-------- SUPPLIED DATA --------
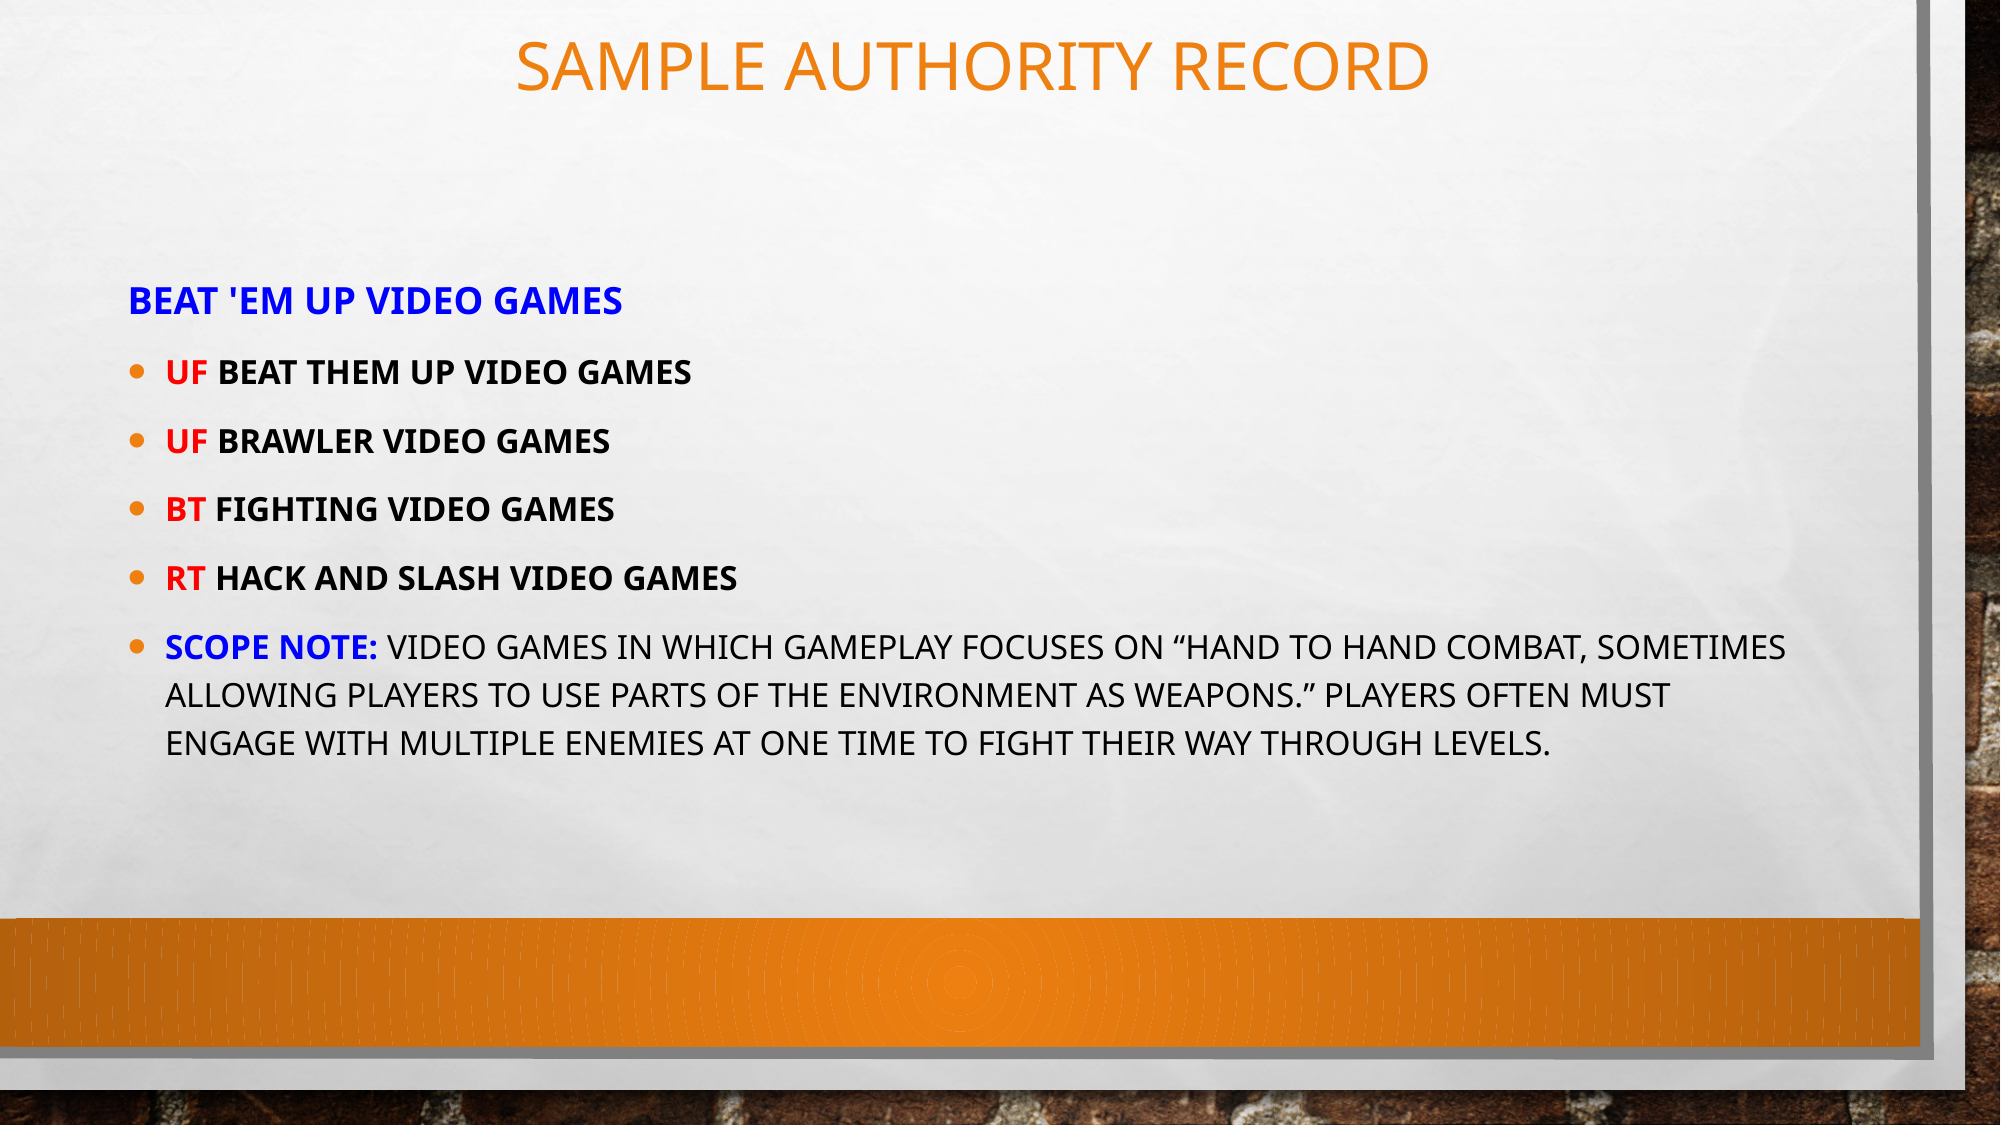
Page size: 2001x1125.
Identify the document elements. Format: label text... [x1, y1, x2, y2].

list Beat 'em up video games UF Beat them up video games UF Brawler video games BT Fighting video games RT Hack and slash video games Scope Note: Video games in which gameplay focuses on “hand to hand combat, sometimes allowing players to use parts of the environment as weapons.” Players often must engage with multiple enemies at one time to fight their way through levels. [112, 145, 1818, 990]
title SAMPLE AUTHORITY RECORD [121, 18, 1827, 119]
picture [0, 0, 2000, 1125]
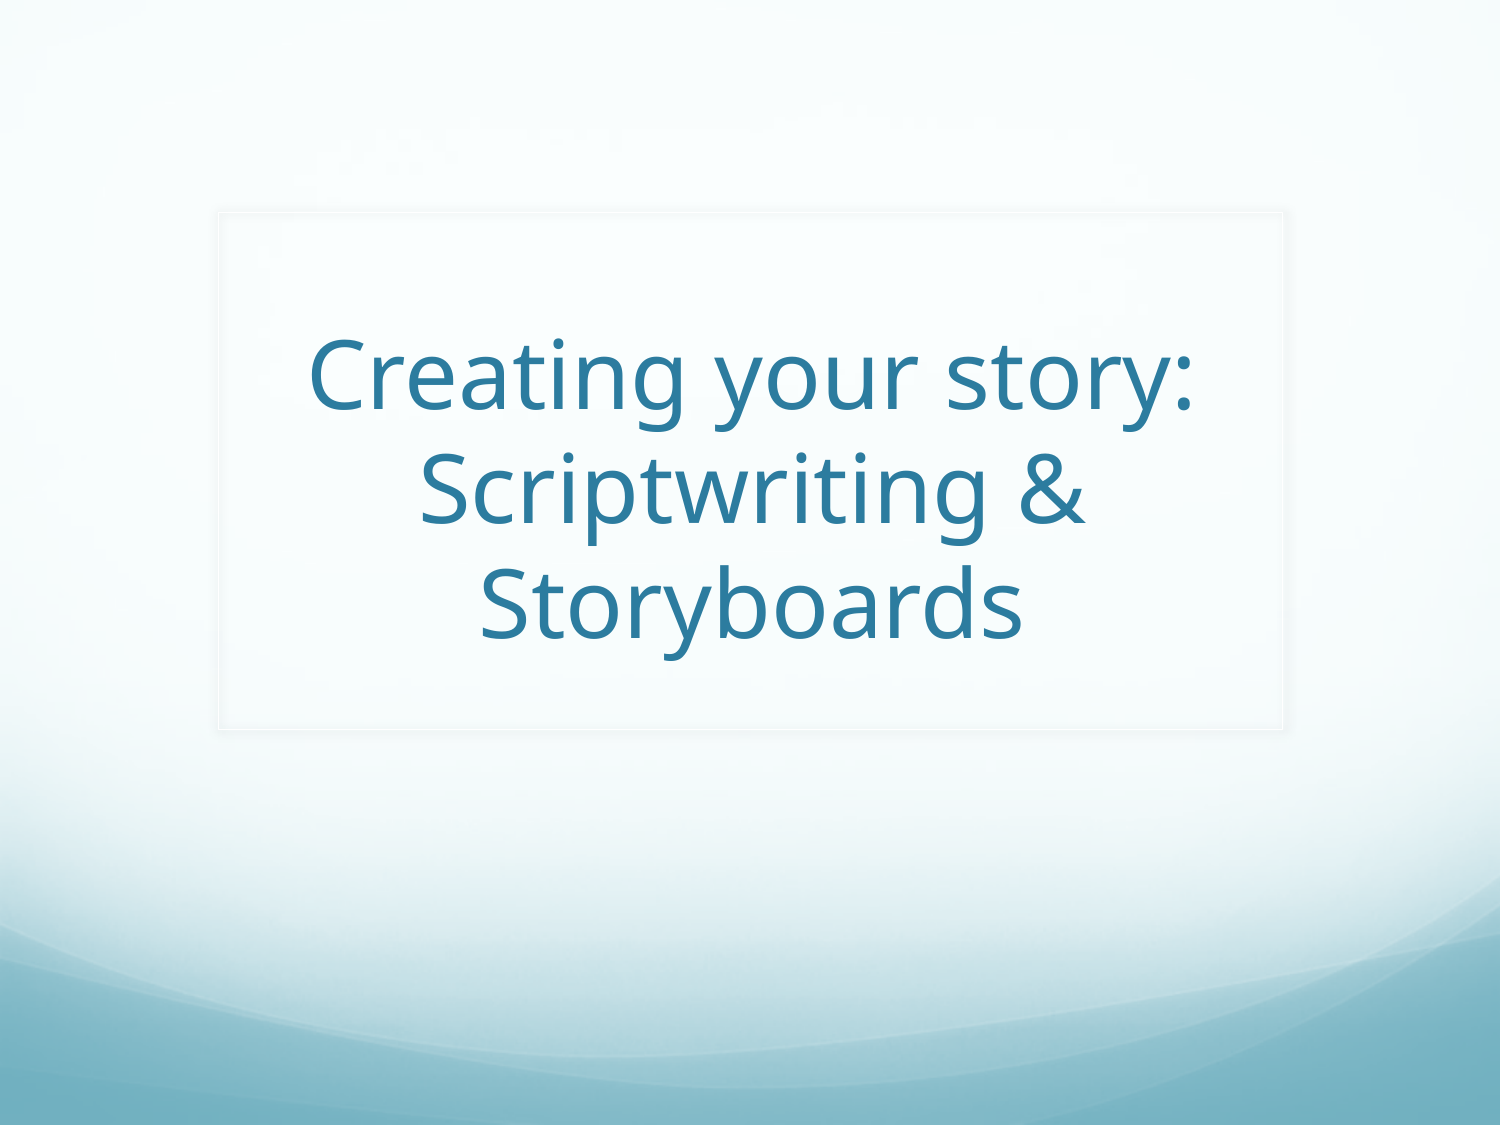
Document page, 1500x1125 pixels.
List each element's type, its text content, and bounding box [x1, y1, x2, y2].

title Creating your story: Scriptwriting & Storyboards [150, 80, 1355, 666]
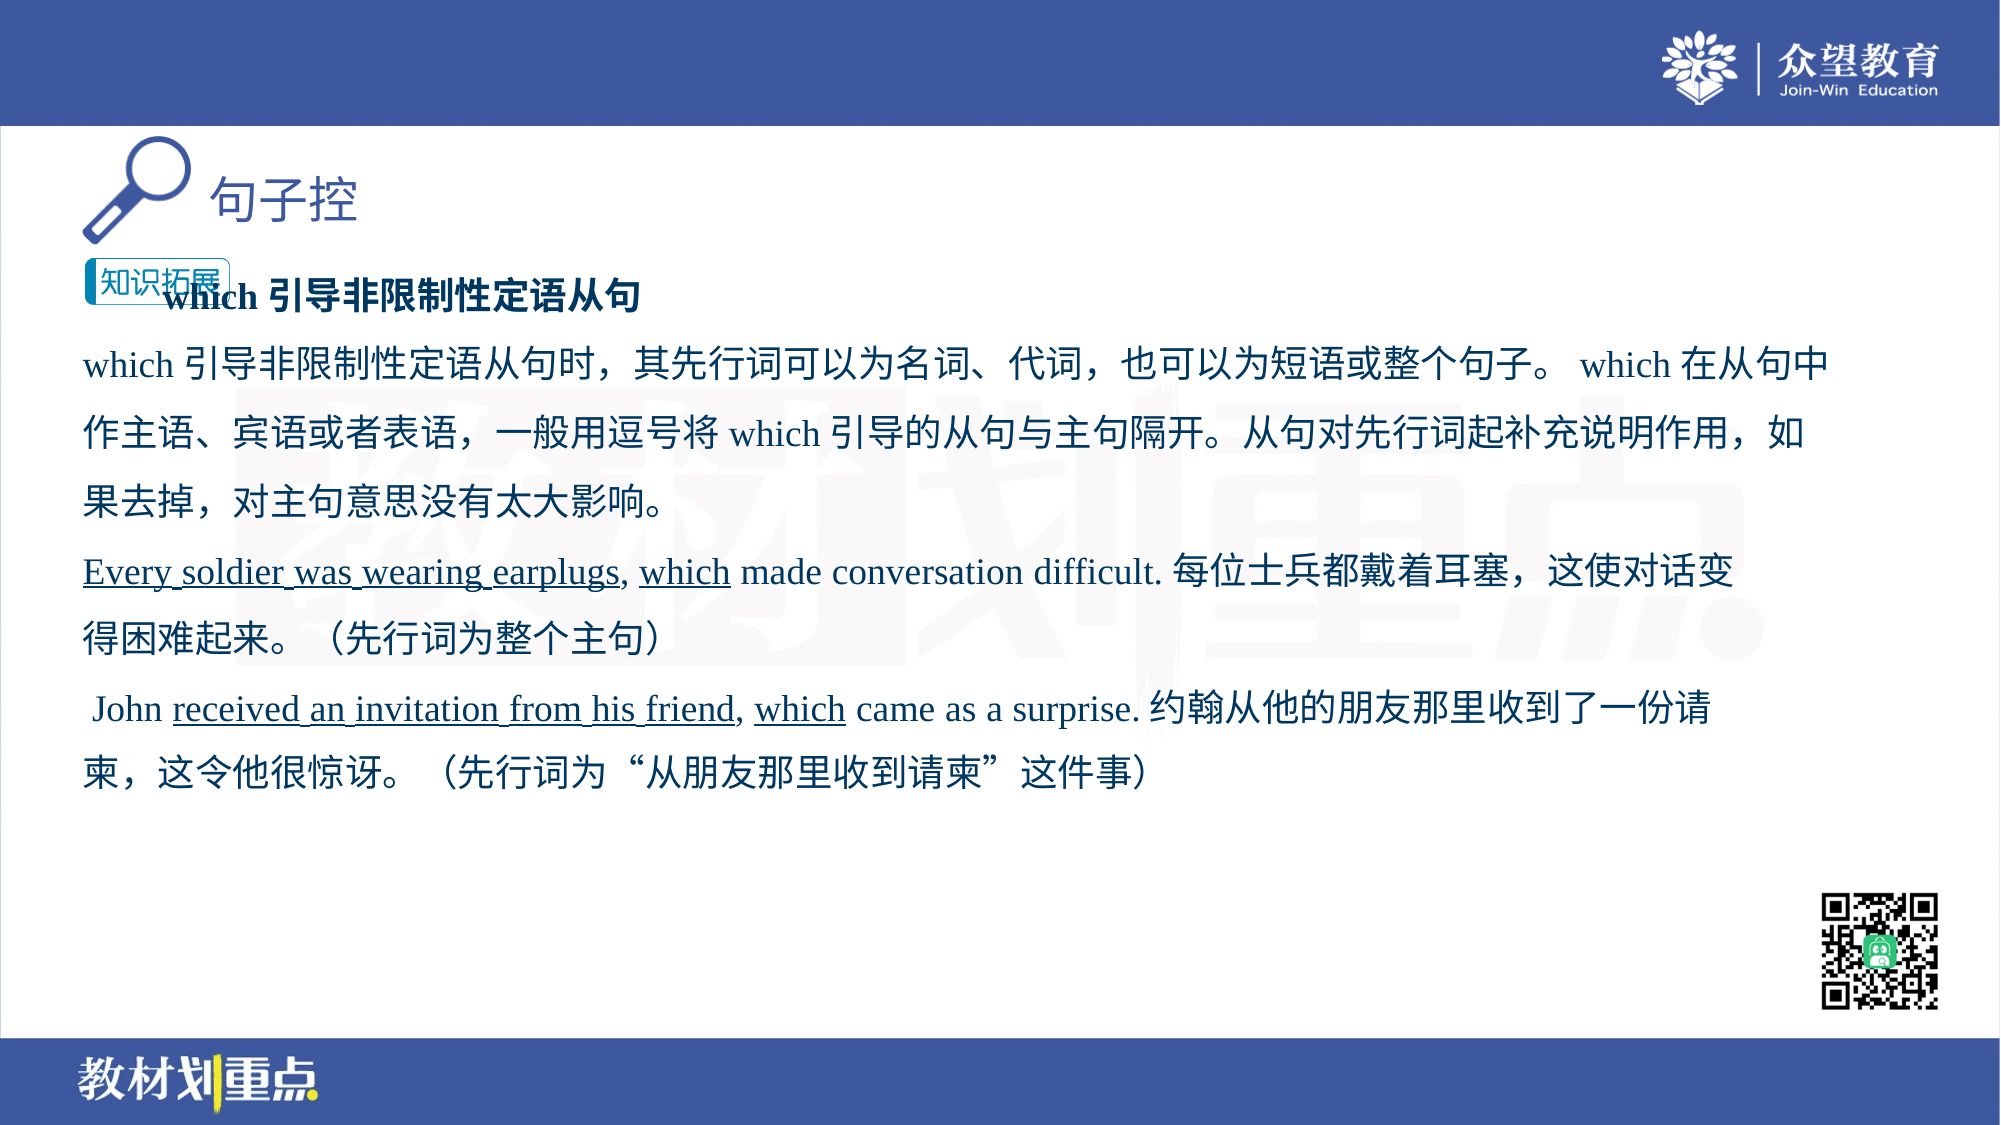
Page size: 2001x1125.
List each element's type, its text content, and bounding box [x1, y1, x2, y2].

picture [0, 0, 2000, 1125]
text_box which引导非限制性定语从句 which引导非限制性定语从句时，其先行词可以为名词、代词，也可以为短语或整个句子。which在从句中 作主语、宾语或者表语，一般用逗号将which引导的从句与主句隔开。从句对先行词起补充说明作用，如 果去掉，对主句意思没有太大影响。 Every soldier was wearing earplugs, which made conversation difficult.每位士兵都戴着耳塞，这使对话变 得困难起来。（先行词为整个主句） John received an invitation from his friend, which came as a surprise.约翰从他的朋友那里收到了一份请 柬，这令他很惊讶。（先行词为“从朋友那里收到请柬”这件事） [82, 248, 1817, 787]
--------
### [WORK TO BE COMPLETED]
Could you write out the records exactly while omitting every picture?

### [ANSWER TO THIS EXERCISE]
Page size: 2001x1125.
Identify the document elements. Format: label text... [x1, y1, x2, y2].

list Beat 'em up video games UF Beat them up video games UF Brawler video games BT Fighting video games RT Hack and slash video games Scope Note: Video games in which gameplay focuses on “hand to hand combat, sometimes allowing players to use parts of the environment as weapons.” Players often must engage with multiple enemies at one time to fight their way through levels. [112, 145, 1818, 990]
title SAMPLE AUTHORITY RECORD [121, 18, 1827, 119]
picture [0, 0, 2000, 1125]
Document page, 1500x1125 pixels.
List each element's type, its text content, and bounding box [x1, y1, x2, y2].

title Creating your story: Scriptwriting & Storyboards [150, 80, 1355, 666]
Page size: 2001x1125.
List each element's type, its text content, and bounding box [x1, y1, x2, y2].

picture [0, 0, 2000, 1125]
text_box which引导非限制性定语从句 which引导非限制性定语从句时，其先行词可以为名词、代词，也可以为短语或整个句子。which在从句中 作主语、宾语或者表语，一般用逗号将which引导的从句与主句隔开。从句对先行词起补充说明作用，如 果去掉，对主句意思没有太大影响。 Every soldier was wearing earplugs, which made conversation difficult.每位士兵都戴着耳塞，这使对话变 得困难起来。（先行词为整个主句） John received an invitation from his friend, which came as a surprise.约翰从他的朋友那里收到了一份请 柬，这令他很惊讶。（先行词为“从朋友那里收到请柬”这件事） [82, 248, 1817, 787]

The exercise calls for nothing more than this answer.